Instruction:
An exact copy of every entry is the required answer.

Entries shown:
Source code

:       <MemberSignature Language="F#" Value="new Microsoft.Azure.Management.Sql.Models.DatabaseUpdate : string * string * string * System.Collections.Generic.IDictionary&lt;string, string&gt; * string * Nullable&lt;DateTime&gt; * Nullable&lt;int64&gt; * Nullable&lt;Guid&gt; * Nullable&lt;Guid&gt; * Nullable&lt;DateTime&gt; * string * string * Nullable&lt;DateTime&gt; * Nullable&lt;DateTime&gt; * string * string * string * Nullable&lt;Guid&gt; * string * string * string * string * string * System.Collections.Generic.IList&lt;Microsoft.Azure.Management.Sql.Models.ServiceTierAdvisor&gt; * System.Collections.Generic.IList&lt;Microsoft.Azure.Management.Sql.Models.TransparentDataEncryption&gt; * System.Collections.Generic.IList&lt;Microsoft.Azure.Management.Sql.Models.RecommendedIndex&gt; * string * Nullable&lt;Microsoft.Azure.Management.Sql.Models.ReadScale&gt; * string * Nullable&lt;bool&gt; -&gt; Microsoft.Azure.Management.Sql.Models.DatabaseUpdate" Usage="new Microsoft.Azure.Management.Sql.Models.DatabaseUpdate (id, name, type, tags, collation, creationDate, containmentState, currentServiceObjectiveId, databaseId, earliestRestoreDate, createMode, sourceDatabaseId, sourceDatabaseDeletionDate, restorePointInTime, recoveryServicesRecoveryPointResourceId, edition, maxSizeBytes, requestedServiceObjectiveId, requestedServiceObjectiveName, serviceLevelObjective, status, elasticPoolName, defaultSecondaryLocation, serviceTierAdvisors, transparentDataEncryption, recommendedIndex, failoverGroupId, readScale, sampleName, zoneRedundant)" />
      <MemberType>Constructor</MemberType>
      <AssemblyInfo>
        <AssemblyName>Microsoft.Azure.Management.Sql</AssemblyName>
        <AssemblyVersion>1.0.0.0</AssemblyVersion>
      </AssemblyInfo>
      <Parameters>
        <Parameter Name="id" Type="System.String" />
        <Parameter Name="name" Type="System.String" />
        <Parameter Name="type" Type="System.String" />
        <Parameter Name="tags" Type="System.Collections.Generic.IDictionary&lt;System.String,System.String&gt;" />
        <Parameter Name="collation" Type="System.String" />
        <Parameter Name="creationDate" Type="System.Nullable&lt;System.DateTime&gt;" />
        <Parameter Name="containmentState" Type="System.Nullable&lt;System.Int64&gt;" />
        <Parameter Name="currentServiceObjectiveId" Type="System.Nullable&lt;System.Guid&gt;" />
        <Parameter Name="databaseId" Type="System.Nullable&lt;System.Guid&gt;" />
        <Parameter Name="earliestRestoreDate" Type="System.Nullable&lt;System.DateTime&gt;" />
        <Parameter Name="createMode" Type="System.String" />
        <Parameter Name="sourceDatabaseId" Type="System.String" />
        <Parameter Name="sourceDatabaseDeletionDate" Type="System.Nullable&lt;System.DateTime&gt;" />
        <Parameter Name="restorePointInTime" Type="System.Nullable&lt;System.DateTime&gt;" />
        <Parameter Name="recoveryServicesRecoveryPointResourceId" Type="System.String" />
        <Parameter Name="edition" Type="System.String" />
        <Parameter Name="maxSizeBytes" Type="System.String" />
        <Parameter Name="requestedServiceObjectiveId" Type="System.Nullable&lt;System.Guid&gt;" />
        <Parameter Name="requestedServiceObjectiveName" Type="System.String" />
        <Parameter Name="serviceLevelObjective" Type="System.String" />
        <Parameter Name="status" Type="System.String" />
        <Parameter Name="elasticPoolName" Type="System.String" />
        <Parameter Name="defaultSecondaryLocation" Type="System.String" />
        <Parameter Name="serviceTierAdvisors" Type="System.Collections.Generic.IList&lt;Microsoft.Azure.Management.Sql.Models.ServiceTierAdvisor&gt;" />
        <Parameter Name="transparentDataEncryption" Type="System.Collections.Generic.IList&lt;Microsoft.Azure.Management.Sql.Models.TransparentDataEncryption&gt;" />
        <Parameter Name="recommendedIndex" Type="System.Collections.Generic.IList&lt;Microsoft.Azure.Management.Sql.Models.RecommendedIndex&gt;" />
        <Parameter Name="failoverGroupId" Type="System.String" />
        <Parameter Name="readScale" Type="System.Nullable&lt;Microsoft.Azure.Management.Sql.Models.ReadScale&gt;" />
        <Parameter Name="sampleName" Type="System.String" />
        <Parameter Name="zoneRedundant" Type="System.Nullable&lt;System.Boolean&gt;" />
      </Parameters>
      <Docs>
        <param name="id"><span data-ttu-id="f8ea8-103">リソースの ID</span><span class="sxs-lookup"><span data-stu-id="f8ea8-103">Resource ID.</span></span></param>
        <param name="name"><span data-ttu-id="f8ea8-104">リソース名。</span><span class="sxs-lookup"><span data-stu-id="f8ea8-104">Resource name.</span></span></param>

Task response:
Source code

:       <MemberSignature Language="F#" Value="new Microsoft.Azure.Management.Sql.Models.DatabaseUpdate : string * string * string * System.Collections.Generic.IDictionary&lt;string, string&gt; * string * Nullable&lt;DateTime&gt; * Nullable&lt;int64&gt; * Nullable&lt;Guid&gt; * Nullable&lt;Guid&gt; * Nullable&lt;DateTime&gt; * string * string * Nullable&lt;DateTime&gt; * Nullable&lt;DateTime&gt; * string * string * string * Nullable&lt;Guid&gt; * string * string * string * string * string * System.Collections.Generic.IList&lt;Microsoft.Azure.Management.Sql.Models.ServiceTierAdvisor&gt; * System.Collections.Generic.IList&lt;Microsoft.Azure.Management.Sql.Models.TransparentDataEncryption&gt; * System.Collections.Generic.IList&lt;Microsoft.Azure.Management.Sql.Models.RecommendedIndex&gt; * string * Nullable&lt;Microsoft.Azure.Management.Sql.Models.ReadScale&gt; * string * Nullable&lt;bool&gt; -&gt; Microsoft.Azure.Management.Sql.Models.DatabaseUpdate" Usage="new Microsoft.Azure.Management.Sql.Models.DatabaseUpdate (id, name, type, tags, collation, creationDate, containmentState, currentServiceObjectiveId, databaseId, earliestRestoreDate, createMode, sourceDatabaseId, sourceDatabaseDeletionDate, restorePointInTime, recoveryServicesRecoveryPointResourceId, edition, maxSizeBytes, requestedServiceObjectiveId, requestedServiceObjectiveName, serviceLevelObjective, status, elasticPoolName, defaultSecondaryLocation, serviceTierAdvisors, transparentDataEncryption, recommendedIndex, failoverGroupId, readScale, sampleName, zoneRedundant)" />
      <MemberType>Constructor</MemberType>
      <AssemblyInfo>
        <AssemblyName>Microsoft.Azure.Management.Sql</AssemblyName>
        <AssemblyVersion>1.0.0.0</AssemblyVersion>
      </AssemblyInfo>
      <Parameters>
        <Parameter Name="id" Type="System.String" />
        <Parameter Name="name" Type="System.String" />
        <Parameter Name="type" Type="System.String" />
        <Parameter Name="tags" Type="System.Collections.Generic.IDictionary&lt;System.String,System.String&gt;" />
        <Parameter Name="collation" Type="System.String" />
        <Parameter Name="creationDate" Type="System.Nullable&lt;System.DateTime&gt;" />
        <Parameter Name="containmentState" Type="System.Nullable&lt;System.Int64&gt;" />
        <Parameter Name="currentServiceObjectiveId" Type="System.Nullable&lt;System.Guid&gt;" />
        <Parameter Name="databaseId" Type="System.Nullable&lt;System.Guid&gt;" />
        <Parameter Name="earliestRestoreDate" Type="System.Nullable&lt;System.DateTime&gt;" />
        <Parameter Name="createMode" Type="System.String" />
        <Parameter Name="sourceDatabaseId" Type="System.String" />
        <Parameter Name="sourceDatabaseDeletionDate" Type="System.Nullable&lt;System.DateTime&gt;" />
        <Parameter Name="restorePointInTime" Type="System.Nullable&lt;System.DateTime&gt;" />
        <Parameter Name="recoveryServicesRecoveryPointResourceId" Type="System.String" />
        <Parameter Name="edition" Type="System.String" />
        <Parameter Name="maxSizeBytes" Type="System.String" />
        <Parameter Name="requestedServiceObjectiveId" Type="System.Nullable&lt;System.Guid&gt;" />
        <Parameter Name="requestedServiceObjectiveName" Type="System.String" />
        <Parameter Name="serviceLevelObjective" Type="System.String" />
        <Parameter Name="status" Type="System.String" />
        <Parameter Name="elasticPoolName" Type="System.String" />
        <Parameter Name="defaultSecondaryLocation" Type="System.String" />
        <Parameter Name="serviceTierAdvisors" Type="System.Collections.Generic.IList&lt;Microsoft.Azure.Management.Sql.Models.ServiceTierAdvisor&gt;" />
        <Parameter Name="transparentDataEncryption" Type="System.Collections.Generic.IList&lt;Microsoft.Azure.Management.Sql.Models.TransparentDataEncryption&gt;" />
        <Parameter Name="recommendedIndex" Type="System.Collections.Generic.IList&lt;Microsoft.Azure.Management.Sql.Models.RecommendedIndex&gt;" />
        <Parameter Name="failoverGroupId" Type="System.String" />
        <Parameter Name="readScale" Type="System.Nullable&lt;Microsoft.Azure.Management.Sql.Models.ReadScale&gt;" />
        <Parameter Name="sampleName" Type="System.String" />
        <Parameter Name="zoneRedundant" Type="System.Nullable&lt;System.Boolean&gt;" />
      </Parameters>
      <Docs>
        <param name="id"><span data-ttu-id="f8ea8-103">リソースの ID</span><span class="sxs-lookup"><span data-stu-id="f8ea8-103">Resource ID.</span></span></param>
        <param name="name"><span data-ttu-id="f8ea8-104">リソース名。</span><span class="sxs-lookup"><span data-stu-id="f8ea8-104">Resource name.</span></span></param>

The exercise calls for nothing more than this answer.